[Description of the task]: Copy verbatim the block of lines in the entries below whose first line contains "体フィルターバッグ製品ポートフォリオと特徴 13.4.3" and whose last line contains "ィルターバッグ製品ポートフォリオと特徴 13.5.3". Leave out all other lines.
Segment Open
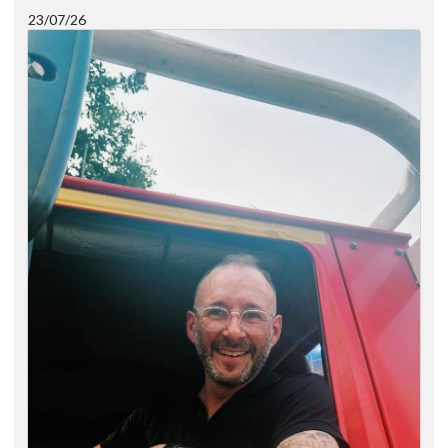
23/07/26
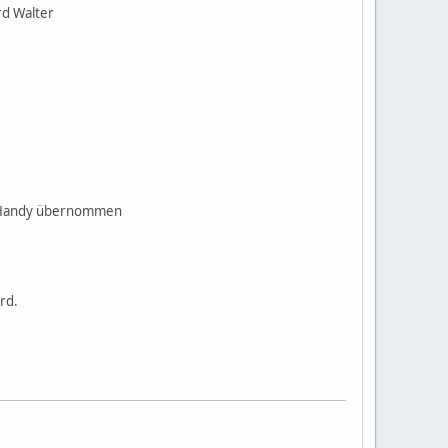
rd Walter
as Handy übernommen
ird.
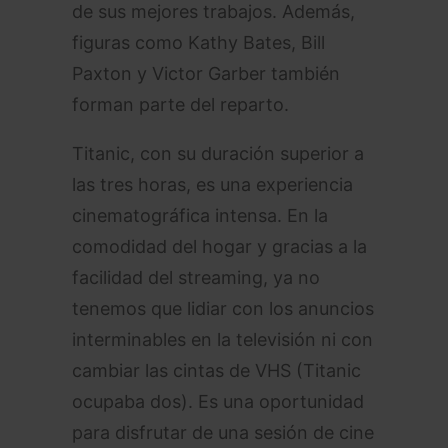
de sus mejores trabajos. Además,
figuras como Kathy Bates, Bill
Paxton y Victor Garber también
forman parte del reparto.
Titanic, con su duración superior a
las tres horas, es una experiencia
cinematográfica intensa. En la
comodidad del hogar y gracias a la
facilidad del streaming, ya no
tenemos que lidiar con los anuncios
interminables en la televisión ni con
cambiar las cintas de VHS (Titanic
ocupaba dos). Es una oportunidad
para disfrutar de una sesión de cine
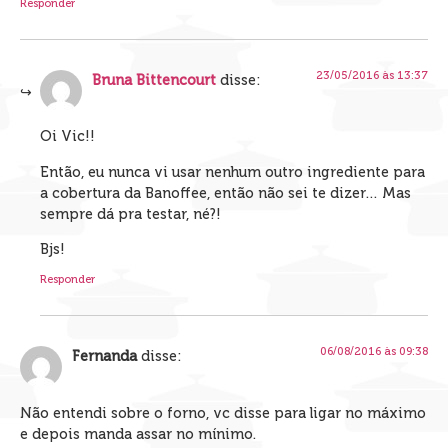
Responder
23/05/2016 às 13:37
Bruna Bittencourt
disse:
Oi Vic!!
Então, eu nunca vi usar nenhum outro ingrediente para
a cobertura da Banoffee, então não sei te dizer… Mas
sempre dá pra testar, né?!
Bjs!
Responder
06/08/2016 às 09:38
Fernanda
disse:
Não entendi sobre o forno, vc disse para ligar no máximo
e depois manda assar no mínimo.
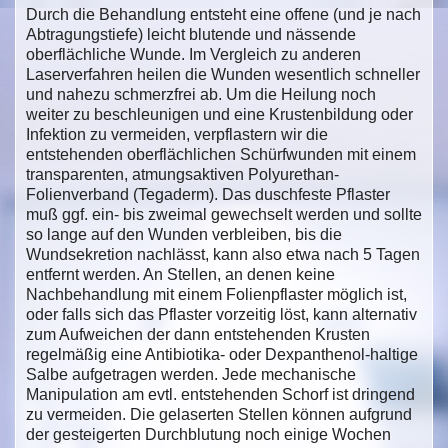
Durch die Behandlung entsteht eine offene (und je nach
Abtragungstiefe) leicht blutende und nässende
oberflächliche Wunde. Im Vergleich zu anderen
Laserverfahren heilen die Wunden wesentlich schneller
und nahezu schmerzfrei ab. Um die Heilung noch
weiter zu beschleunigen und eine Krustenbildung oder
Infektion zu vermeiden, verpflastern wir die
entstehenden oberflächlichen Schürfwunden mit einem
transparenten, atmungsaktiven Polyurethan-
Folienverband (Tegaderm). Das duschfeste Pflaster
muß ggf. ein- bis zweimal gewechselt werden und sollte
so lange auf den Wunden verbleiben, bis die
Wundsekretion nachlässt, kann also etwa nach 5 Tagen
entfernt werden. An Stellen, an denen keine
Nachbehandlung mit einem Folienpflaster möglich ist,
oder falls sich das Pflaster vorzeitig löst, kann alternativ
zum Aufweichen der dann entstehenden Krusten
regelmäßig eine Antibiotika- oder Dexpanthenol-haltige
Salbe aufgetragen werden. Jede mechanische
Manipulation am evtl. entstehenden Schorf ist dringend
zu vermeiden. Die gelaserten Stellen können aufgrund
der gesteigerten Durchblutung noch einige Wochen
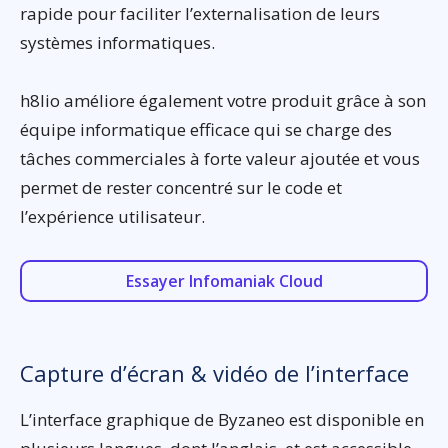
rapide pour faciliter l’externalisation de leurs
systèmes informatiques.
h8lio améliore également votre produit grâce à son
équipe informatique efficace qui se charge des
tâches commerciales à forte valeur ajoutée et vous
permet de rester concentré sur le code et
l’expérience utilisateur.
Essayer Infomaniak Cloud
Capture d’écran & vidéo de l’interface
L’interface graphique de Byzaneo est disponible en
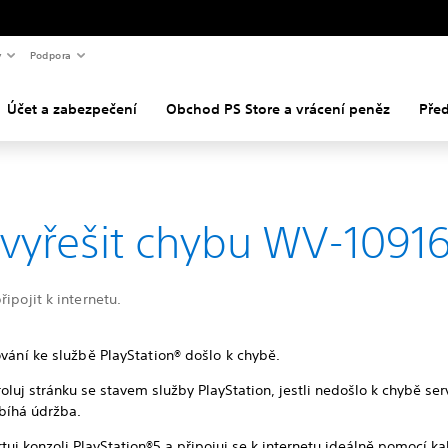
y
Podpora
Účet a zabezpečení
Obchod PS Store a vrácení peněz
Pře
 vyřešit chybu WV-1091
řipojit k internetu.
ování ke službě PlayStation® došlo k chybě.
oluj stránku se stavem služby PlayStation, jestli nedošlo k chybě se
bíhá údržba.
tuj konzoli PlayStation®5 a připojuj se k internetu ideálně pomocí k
Segment Closed
Segment Open
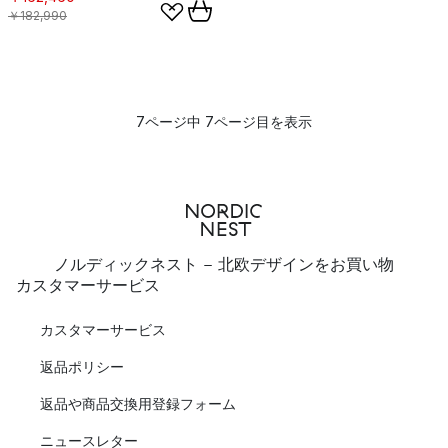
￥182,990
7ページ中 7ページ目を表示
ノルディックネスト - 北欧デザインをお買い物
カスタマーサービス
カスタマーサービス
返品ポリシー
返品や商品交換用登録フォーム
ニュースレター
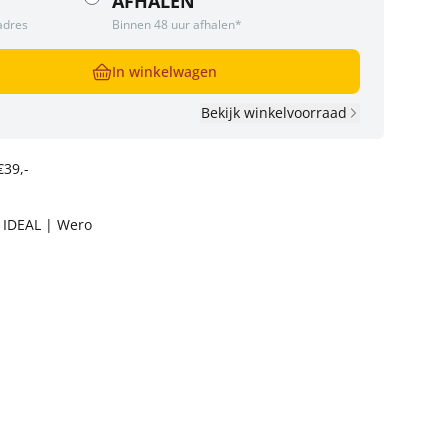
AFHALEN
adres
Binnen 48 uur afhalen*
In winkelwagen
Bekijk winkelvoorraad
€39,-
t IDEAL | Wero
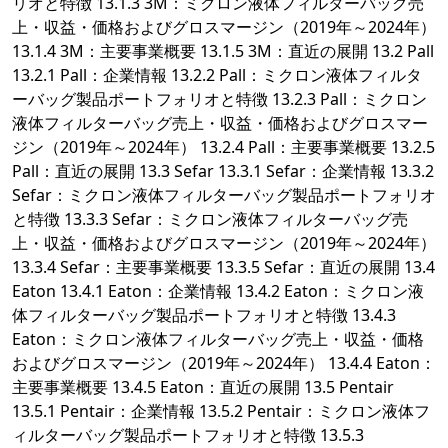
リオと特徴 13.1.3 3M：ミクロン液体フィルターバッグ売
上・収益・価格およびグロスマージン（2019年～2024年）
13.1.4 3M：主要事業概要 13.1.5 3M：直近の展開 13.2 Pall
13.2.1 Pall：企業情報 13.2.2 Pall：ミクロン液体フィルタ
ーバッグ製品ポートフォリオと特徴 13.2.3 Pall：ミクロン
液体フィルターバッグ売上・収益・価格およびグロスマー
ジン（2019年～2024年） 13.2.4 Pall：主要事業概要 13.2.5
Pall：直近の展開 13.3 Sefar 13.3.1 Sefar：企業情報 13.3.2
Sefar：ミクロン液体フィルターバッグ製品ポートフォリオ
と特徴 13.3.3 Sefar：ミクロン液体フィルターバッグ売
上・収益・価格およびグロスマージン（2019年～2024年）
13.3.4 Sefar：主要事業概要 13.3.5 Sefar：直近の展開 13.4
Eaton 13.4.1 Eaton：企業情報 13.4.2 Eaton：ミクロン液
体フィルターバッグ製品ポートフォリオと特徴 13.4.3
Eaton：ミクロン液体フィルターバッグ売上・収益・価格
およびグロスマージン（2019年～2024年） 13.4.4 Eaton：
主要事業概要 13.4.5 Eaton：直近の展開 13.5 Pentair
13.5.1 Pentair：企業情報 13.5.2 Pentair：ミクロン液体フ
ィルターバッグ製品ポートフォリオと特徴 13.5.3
Segment Closed
[Task answer]:
体フィルターバッグ製品ポートフォリオと特徴 13.4.3
Eaton：ミクロン液体フィルターバッグ売上・収益・価格
およびグロスマージン（2019年～2024年） 13.4.4 Eaton：
主要事業概要 13.4.5 Eaton：直近の展開 13.5 Pentair
13.5.1 Pentair：企業情報 13.5.2 Pentair：ミクロン液体フ
ィルターバッグ製品ポートフォリオと特徴 13.5.3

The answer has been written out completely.